Meditation Is Useful

I’ve established that meditation is far from being a mental panacea, but I don’t want to end this article on a note that essential says “don’t rely on meditation for anything, it’s crap”. It’s really not crap at all – but you have to know what to expect, and where it fits into life. For someone with depression, getting out of your own head for a while is an incredibly useful ability, and it’s rarely something anyone is just born with. Like anything, it has to be diligently developed and made into something useful over time.

Start simple, and if necessary, use an audio guide for your first foray into meditation. Don’t go in thinking it’ll make you instantly happier or that it’ll do absolutely nothing for you. Go in without judgment, giving things time to develop. Your goal for the first time should be to go a solid ten minutes without thinking about how dumb this is.

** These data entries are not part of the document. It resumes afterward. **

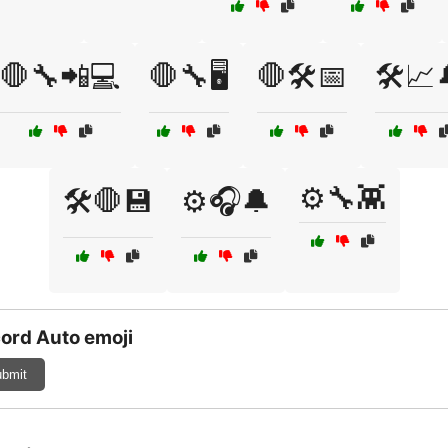
🛑🔧📲💻
🛑🔧🖥️
🛑🛠️📅
🛠️📈
⚙️🔧👾
🛠️🛑💾
⚙️🎧🔔
ord Auto emoji
bmit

After that, it’s a matter of consistency. Over time, frequent meditation will let you tackle negative thoughts from a better position. While meditation isn’t meant to be an affirmation exercise, regularly practicing mindfulness can be ultimately life-affirming, as long as you’re taking time to focus on the good and argue away the bad.

When faced with a particularly stressful situation, meditation also lets you take the panic and irrationality out of it all and gives you the focus you need to answer what really matters: what’s next? What can you realistically do to make the best of this?